| Problem details |
Go through the data and copy every line in which "Week" appears.

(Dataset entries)

□ □ □ □

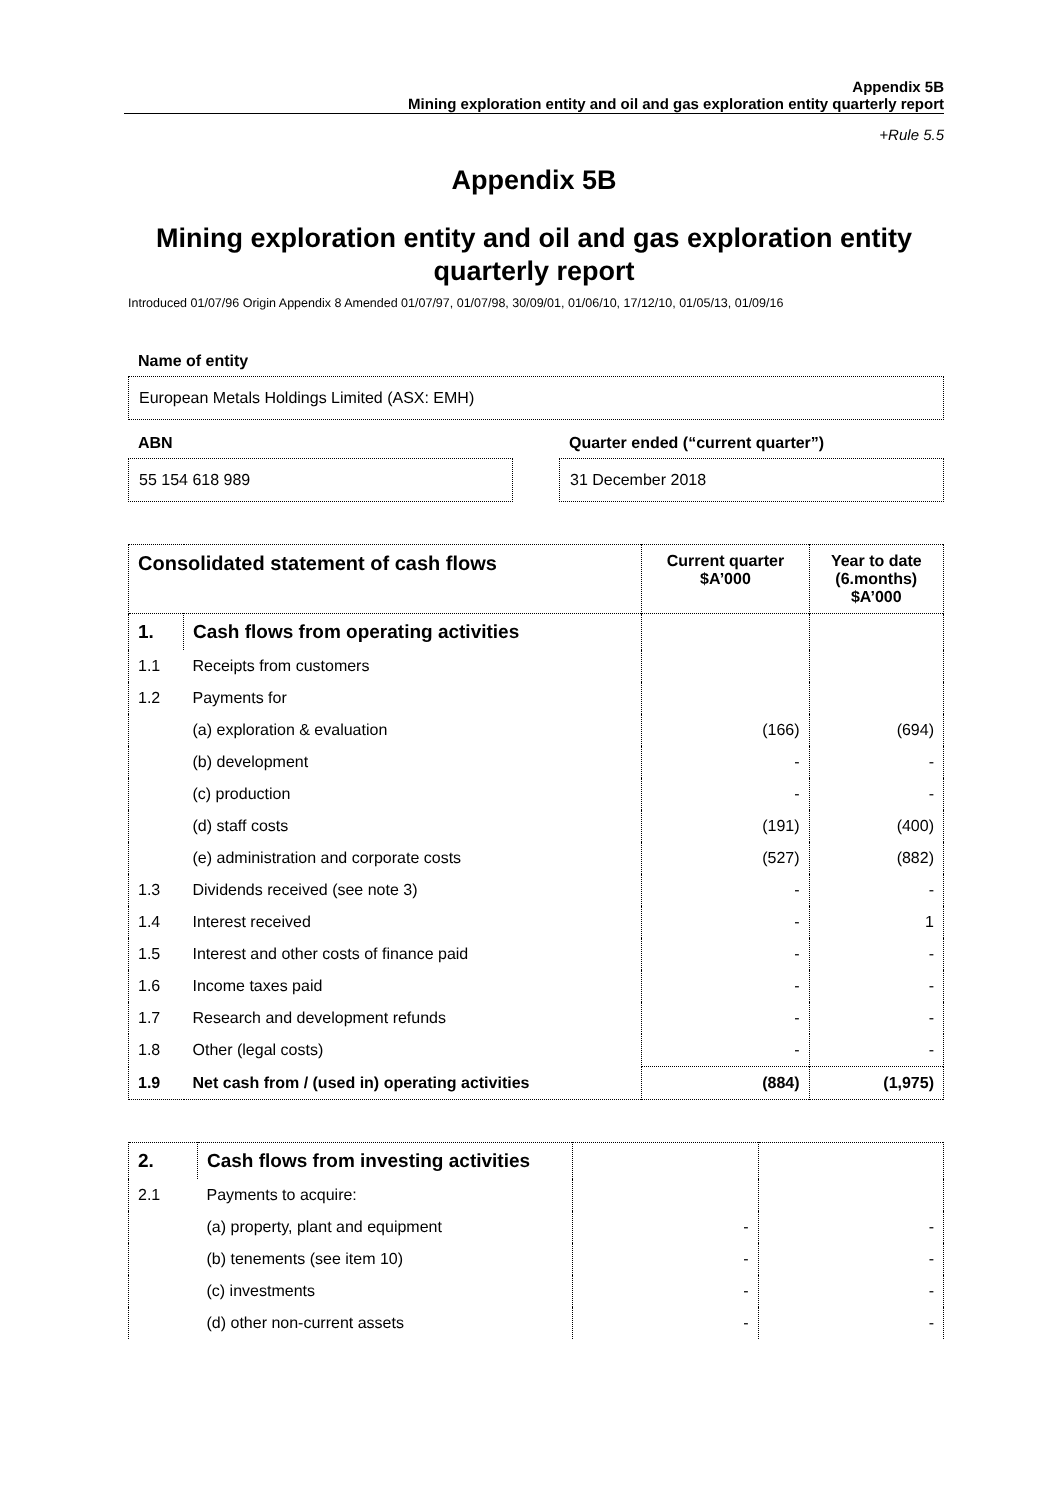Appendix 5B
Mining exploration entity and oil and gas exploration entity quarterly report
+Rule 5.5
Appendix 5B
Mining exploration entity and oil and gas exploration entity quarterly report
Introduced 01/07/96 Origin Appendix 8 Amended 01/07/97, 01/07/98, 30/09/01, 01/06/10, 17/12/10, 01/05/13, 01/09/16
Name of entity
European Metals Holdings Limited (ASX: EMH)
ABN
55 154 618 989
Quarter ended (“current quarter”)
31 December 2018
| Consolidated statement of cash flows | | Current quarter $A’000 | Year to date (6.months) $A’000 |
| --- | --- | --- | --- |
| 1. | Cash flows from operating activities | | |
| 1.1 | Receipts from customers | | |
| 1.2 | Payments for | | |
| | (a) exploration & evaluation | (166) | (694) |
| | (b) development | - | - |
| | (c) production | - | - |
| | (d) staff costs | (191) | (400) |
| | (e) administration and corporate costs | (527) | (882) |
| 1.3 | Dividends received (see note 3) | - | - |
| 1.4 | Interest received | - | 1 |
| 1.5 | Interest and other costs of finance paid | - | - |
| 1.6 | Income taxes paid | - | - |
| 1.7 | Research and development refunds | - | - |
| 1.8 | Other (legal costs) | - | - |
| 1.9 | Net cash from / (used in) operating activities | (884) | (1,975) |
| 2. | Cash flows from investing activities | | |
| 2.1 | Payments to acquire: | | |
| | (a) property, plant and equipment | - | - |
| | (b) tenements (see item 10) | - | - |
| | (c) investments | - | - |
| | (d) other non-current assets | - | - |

□ □ □ □

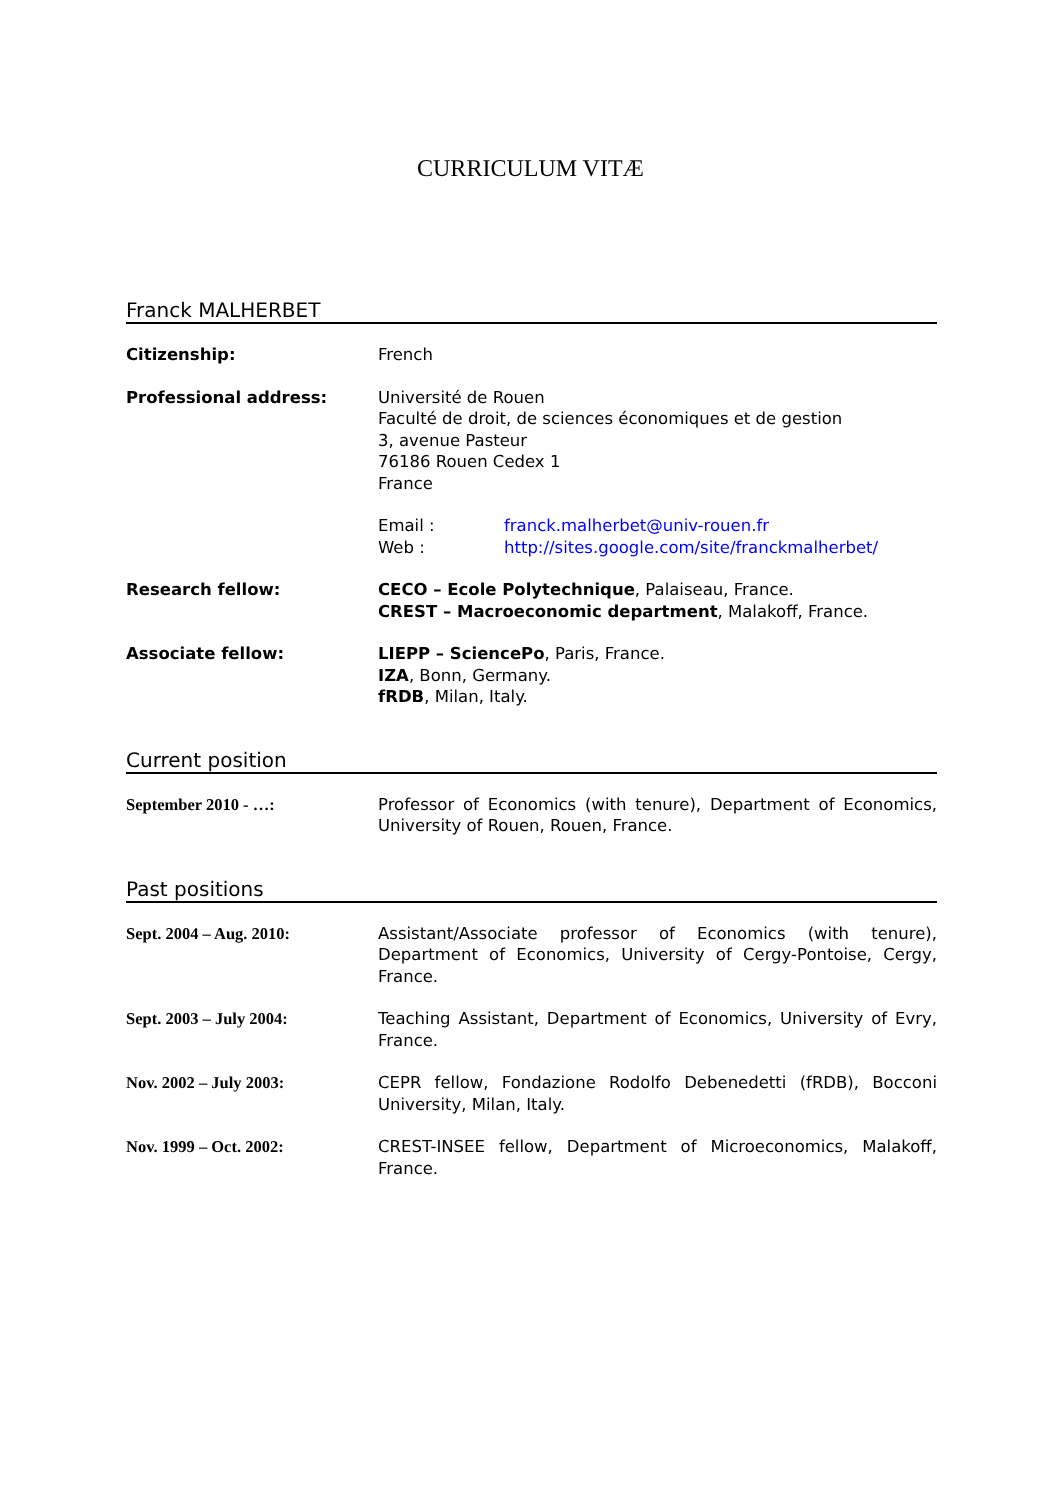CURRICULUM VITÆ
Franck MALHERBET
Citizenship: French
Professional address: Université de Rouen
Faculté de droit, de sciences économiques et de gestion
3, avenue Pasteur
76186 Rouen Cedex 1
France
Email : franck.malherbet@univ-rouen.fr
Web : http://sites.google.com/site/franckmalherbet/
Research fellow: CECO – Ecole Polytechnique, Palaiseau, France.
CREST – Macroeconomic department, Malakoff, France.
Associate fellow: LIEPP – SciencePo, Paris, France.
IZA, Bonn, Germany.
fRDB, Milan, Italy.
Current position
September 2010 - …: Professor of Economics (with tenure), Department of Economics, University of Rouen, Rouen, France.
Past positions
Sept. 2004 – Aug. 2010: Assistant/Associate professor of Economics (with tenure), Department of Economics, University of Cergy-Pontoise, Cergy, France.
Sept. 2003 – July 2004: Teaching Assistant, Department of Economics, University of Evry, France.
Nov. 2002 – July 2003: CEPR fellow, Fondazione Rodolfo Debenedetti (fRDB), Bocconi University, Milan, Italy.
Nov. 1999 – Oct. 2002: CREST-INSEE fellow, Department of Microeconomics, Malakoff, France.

□ □ □ □

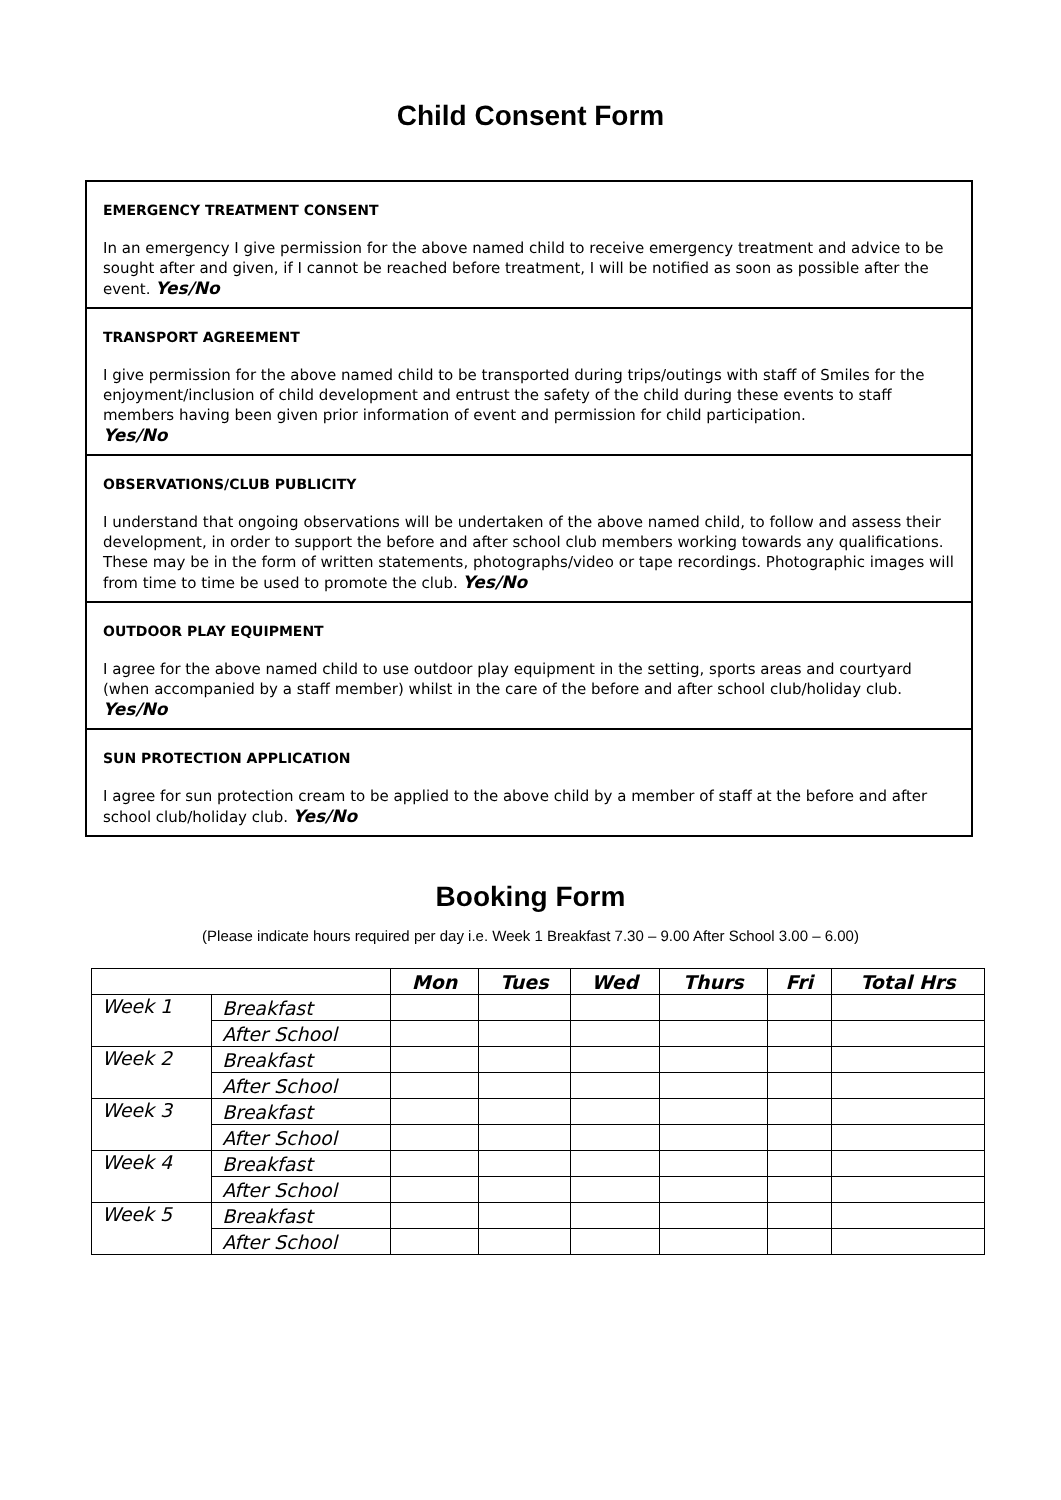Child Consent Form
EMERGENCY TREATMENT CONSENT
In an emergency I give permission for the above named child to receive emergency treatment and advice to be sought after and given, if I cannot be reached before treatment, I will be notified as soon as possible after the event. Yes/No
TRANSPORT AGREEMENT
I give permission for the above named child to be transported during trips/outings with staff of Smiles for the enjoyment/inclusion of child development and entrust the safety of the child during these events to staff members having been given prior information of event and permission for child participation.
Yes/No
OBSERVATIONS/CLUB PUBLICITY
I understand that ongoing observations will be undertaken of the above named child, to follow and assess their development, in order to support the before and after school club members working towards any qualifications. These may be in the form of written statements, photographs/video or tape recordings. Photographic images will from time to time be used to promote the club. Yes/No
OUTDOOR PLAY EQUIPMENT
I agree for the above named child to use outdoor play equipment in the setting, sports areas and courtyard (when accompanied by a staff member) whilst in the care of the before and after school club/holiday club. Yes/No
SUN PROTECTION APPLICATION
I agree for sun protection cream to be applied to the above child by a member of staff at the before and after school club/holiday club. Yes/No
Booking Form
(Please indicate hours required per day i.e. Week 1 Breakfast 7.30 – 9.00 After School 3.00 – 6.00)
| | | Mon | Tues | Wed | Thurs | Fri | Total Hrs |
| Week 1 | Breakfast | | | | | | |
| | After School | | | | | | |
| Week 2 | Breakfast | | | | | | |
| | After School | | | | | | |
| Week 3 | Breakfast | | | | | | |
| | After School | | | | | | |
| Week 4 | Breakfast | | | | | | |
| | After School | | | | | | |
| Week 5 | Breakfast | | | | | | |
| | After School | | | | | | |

□ □ □ □

| Answer to this exercise |
(Please indicate hours required per day i.e. Week 1 Breakfast 7.30 – 9.00 After School 3.00 – 6.00)
| Week 1 | Breakfast | | | | | | |
| Week 2 | Breakfast | | | | | | |
| Week 3 | Breakfast | | | | | | |
| Week 4 | Breakfast | | | | | | |
| Week 5 | Breakfast | | | | | | |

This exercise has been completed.